The key technical distinction 1X emphasizes is "whole-body control." Unlike many robotic systems that treat locomotion (walking) and manipulation (using arms and hands) as separate problems, Redwood controls them jointly. This allows the robot to perform more fluid, human-like movements such as bending at the hips and spine to pick up clothes from the floor, or bracing a hand against a surface for stability while opening a heavy door.
This integrated approach, the company claims, is essential for tackling the physical complexity of real-world home environments.

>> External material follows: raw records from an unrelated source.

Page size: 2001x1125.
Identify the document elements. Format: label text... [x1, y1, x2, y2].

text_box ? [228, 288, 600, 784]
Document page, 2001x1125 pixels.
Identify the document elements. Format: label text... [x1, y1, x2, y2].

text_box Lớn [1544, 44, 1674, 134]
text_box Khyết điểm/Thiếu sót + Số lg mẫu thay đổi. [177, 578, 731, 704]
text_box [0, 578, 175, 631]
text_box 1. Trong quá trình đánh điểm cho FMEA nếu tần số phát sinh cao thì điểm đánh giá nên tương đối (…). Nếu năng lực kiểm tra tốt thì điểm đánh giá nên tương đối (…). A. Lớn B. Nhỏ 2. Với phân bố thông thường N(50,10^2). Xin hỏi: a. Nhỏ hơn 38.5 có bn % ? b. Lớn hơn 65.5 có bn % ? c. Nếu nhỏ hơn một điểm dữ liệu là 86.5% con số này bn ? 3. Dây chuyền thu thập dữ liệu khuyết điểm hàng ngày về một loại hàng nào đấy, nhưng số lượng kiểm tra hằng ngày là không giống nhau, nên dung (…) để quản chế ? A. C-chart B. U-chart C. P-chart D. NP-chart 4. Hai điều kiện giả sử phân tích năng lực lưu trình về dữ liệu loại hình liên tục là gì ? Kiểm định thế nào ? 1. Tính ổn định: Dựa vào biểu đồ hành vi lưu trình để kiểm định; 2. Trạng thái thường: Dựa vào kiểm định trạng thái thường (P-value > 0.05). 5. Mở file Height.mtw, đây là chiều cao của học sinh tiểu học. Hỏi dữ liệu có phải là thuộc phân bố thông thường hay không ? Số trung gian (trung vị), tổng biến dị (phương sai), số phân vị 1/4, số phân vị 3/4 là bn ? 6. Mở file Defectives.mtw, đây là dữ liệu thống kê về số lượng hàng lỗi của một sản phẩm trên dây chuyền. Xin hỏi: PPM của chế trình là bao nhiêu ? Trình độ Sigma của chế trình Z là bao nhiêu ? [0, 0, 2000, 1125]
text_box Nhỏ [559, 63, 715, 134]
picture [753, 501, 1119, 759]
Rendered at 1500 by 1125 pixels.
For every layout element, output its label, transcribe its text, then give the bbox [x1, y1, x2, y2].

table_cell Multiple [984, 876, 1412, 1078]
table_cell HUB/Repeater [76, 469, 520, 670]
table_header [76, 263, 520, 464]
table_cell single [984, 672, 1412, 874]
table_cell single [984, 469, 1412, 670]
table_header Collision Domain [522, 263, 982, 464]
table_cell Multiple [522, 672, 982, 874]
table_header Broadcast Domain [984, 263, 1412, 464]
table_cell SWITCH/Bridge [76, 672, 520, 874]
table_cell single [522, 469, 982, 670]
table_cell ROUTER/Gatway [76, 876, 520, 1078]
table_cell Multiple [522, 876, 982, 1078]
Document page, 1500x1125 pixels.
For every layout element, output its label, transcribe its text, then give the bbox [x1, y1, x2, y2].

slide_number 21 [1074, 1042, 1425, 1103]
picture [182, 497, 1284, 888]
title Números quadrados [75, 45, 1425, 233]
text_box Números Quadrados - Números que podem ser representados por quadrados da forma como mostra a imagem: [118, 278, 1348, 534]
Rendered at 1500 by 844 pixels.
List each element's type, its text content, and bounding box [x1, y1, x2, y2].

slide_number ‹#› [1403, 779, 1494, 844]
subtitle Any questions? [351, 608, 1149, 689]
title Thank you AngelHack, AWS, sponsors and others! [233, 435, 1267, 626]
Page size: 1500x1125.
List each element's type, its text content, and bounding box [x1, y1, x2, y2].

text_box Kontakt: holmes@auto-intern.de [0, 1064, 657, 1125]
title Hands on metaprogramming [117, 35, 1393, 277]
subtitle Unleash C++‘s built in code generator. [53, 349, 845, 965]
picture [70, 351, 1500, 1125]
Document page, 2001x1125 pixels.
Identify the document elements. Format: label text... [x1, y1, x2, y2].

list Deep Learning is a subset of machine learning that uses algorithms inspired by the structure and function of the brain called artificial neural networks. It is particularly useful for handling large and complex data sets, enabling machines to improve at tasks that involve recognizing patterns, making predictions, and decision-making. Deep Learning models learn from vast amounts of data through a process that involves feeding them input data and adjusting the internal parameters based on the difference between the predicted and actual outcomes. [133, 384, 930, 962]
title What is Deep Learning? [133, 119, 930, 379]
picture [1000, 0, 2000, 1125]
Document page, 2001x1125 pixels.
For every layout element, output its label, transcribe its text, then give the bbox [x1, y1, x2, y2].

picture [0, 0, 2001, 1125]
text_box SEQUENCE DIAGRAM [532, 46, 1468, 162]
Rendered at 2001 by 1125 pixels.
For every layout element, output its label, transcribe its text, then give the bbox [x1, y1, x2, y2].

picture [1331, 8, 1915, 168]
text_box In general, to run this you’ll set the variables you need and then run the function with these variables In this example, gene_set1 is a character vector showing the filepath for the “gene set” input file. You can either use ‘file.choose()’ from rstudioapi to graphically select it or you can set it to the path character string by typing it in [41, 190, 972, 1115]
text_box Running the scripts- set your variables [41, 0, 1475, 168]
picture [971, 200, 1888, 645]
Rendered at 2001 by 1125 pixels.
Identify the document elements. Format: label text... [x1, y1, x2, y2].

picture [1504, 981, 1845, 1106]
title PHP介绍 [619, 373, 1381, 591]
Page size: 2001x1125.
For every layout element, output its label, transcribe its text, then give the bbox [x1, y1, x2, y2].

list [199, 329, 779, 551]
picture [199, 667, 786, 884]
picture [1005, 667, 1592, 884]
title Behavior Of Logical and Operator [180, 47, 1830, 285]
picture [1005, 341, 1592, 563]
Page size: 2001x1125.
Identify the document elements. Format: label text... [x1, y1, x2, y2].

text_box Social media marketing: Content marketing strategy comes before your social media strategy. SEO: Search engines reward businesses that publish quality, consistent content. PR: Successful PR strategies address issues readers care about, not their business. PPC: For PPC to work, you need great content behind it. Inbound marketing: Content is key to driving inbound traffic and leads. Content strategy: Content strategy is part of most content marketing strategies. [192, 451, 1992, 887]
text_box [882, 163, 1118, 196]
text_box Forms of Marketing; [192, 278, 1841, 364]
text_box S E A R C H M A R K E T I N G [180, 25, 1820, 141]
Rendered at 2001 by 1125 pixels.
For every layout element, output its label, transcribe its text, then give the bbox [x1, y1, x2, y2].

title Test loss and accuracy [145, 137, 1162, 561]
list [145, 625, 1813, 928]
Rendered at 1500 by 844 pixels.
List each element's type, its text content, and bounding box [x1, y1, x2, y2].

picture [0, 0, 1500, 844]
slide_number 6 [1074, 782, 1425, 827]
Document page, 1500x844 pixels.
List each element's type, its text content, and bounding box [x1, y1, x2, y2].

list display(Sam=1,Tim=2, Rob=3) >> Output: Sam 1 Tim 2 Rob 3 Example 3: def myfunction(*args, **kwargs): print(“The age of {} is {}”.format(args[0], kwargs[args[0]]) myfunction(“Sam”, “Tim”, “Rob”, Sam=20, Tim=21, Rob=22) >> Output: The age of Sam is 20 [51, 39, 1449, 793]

Onboard, Efficient, and Learning from Mistakes
Significantly, the entire Redwood AI runs locally on NEO’s onboard GPU. The 160-million-parameter transformer model operates at approximately 5 Hz, allowing the robot to function fully without a constant connection to the cloud. This is a critical factor for deploying autonomous robots in locations with unreliable internet, from basements to gardens.
To achieve generalization—the ability to handle novel objects and situations—Redwood is trained on a diverse dataset of tasks performed by both human teleoperators and autonomous robots in 1X offices and employee homes.
Perhaps most interestingly, 1X highlights that the model learns from both successes and failures. "Failure data is really important for improving the model because it teaches the AI what not to do," a narrator states in the company's video. This approach acknowledges the reality of robot deployment, where not every attempt is perfect. By training on failures, the system can learn the boundaries of its capabilities and avoid repeating mistakes, a method that could lead to more robust and reliable behavior over time.
The Road Ahead
While the demonstrations are compelling, 1X is candid about the system's current stage. "Redwood is still early in development," the video admits. "It doesn't always succeed on the first try."
The announcement positions 1X’s strategy in the increasingly competitive humanoid race: a focus on building an efficient, embodied intelligence that can learn directly from physical interaction within the messy, unpredictable environments humans occupy. The company states an ambitious goal to "deploy a production-grade AI in as many homes as possible this year," a plan that will undoubtedly test Redwood's ability to generalize and scale.